- Opening Delimiter -

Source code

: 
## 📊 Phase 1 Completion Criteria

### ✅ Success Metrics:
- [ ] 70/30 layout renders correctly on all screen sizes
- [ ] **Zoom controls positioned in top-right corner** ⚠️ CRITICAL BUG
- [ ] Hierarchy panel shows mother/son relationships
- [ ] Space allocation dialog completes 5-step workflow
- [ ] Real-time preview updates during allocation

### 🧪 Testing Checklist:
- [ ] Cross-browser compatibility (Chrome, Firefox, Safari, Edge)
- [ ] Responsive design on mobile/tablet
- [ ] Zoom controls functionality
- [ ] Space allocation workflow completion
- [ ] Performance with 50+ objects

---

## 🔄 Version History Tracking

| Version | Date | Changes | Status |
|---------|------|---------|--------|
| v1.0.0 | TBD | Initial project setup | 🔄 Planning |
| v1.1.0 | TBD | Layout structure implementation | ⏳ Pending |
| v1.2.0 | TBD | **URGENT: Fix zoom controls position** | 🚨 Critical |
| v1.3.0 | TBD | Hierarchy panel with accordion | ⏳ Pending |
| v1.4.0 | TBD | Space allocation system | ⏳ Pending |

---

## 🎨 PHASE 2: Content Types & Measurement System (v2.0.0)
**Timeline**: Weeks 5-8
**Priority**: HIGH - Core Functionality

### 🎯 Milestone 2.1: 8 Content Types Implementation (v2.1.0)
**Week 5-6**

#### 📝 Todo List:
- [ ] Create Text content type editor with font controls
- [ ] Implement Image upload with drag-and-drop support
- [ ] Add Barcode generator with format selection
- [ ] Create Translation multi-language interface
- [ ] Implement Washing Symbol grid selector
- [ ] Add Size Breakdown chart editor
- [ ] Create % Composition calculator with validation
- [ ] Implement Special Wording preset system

- Closing Delimiter -

Select, from the listing, all lines that include the word "Version".

- **Solution**
## 🔄 Version History Tracking
| Version | Date | Changes | Status |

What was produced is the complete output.